One thing Nothing’s Ever Fine does not do, despite the fatalism of its title, is give into despair. It’s a big, loud, scuzzy record. It has real heft. Okusami loves big finishes, finger-punishing solos, and anthemic choruses. She goes on instrumental diversions—album opener “Morning” serves as a breathless overture, and she revisits its riff on “Post-Meridian”—and narrative ones. Okusami first envisioned Nothing’s Ever Fine as a short film, and now her characters show up in the Pixies-ish “Solar Flares,” striking out into the wilderness to find unscorched shelter as the grid fails and the phone lines crumble.
Elsewhere, she prods at her own distinctly modern psychosis. For Okusami, the apocalypse is happening as much to the coral reefs as it is happening inside our heads, something Adam Curtis would likely agree with. On “Bad Brain Daze,” she’s relatively good-natured about modern malaise, trotting Jeff Rosenstock out for a joyful sax solo. On “Stuck,” however, she thrashes beneath its psychic weight before pulling everything down with her in a furious clash of cymbals and bass sludge.
Nothing’s Ever Fine ricochets between exasperation and exhilaration. Personal turmoil and global catastrophe are given equal weight, as reasonable a proportion as any in a hyper-atomized and thus hyper-individualistic culture. The audacity of hope, the twinge of nostalgia, and the randomness of the universe—“Anything can happen/ Don’t need a reason why”—bounce against an anger and despair that feels necessarily misdirected or insufficient no matter where she points it. It’s loud and messy out there, and it’s loud and messy inside Nothing’s Ever Fine. It’s the end of everything. And similar to another one of contemporary rock’s great pessimists, it has Okusami convinced that the end has no end.

GIVEN REQUEST
Reproduce the review of Nothing’s Ever Fine above in full, word for word.

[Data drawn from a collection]

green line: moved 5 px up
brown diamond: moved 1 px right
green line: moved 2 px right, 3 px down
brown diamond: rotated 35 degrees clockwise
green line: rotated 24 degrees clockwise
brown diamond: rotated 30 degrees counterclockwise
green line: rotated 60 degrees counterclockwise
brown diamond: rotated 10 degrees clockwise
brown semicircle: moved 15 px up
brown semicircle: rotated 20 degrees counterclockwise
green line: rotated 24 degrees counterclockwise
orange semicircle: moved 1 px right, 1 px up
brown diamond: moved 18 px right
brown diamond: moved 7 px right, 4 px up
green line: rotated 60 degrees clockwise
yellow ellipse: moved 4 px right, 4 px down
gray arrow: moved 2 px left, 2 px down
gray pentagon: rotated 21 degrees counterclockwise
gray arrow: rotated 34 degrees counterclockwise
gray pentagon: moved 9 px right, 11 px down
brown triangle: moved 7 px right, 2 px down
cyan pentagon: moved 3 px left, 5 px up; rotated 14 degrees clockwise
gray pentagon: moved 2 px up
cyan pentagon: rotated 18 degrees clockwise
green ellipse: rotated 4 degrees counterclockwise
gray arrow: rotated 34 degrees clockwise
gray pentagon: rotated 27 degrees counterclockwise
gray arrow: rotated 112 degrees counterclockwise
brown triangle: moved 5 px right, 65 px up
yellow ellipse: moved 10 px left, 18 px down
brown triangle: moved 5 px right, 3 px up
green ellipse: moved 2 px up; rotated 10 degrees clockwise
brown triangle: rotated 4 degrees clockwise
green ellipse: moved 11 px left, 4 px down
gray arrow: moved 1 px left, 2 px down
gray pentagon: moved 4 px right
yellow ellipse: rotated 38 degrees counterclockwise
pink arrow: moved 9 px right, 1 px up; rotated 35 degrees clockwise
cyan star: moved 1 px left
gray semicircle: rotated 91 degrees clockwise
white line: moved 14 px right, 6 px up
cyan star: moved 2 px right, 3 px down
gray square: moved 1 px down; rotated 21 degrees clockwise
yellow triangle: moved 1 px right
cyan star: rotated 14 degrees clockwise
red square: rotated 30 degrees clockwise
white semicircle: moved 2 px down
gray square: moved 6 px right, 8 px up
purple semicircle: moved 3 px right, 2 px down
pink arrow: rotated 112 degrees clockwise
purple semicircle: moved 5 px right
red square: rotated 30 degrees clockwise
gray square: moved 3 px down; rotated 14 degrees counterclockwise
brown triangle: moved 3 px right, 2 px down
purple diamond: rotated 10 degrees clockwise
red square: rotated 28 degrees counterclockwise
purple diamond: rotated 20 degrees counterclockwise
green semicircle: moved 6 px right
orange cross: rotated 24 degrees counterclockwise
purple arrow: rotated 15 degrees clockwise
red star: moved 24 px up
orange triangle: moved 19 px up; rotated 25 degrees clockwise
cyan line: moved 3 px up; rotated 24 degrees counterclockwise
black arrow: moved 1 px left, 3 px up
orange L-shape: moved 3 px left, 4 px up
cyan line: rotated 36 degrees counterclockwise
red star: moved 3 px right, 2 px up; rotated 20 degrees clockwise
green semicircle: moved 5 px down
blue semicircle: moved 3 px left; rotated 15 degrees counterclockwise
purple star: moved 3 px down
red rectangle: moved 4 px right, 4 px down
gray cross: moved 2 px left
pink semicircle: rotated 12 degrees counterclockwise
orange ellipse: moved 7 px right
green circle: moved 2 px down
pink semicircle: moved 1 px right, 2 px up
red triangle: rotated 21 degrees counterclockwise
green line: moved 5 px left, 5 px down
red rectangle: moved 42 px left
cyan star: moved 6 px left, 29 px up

REPLY TO THE EXERCISE
One thing Nothing’s Ever Fine does not do, despite the fatalism of its title, is give into despair. It’s a big, loud, scuzzy record. It has real heft. Okusami loves big finishes, finger-punishing solos, and anthemic choruses. She goes on instrumental diversions—album opener “Morning” serves as a breathless overture, and she revisits its riff on “Post-Meridian”—and narrative ones. Okusami first envisioned Nothing’s Ever Fine as a short film, and now her characters show up in the Pixies-ish “Solar Flares,” striking out into the wilderness to find unscorched shelter as the grid fails and the phone lines crumble.
Elsewhere, she prods at her own distinctly modern psychosis. For Okusami, the apocalypse is happening as much to the coral reefs as it is happening inside our heads, something Adam Curtis would likely agree with. On “Bad Brain Daze,” she’s relatively good-natured about modern malaise, trotting Jeff Rosenstock out for a joyful sax solo. On “Stuck,” however, she thrashes beneath its psychic weight before pulling everything down with her in a furious clash of cymbals and bass sludge.
Nothing’s Ever Fine ricochets between exasperation and exhilaration. Personal turmoil and global catastrophe are given equal weight, as reasonable a proportion as any in a hyper-atomized and thus hyper-individualistic culture. The audacity of hope, the twinge of nostalgia, and the randomness of the universe—“Anything can happen/ Don’t need a reason why”—bounce against an anger and despair that feels necessarily misdirected or insufficient no matter where she points it. It’s loud and messy out there, and it’s loud and messy inside Nothing’s Ever Fine. It’s the end of everything. And similar to another one of contemporary rock’s great pessimists, it has Okusami convinced that the end has no end.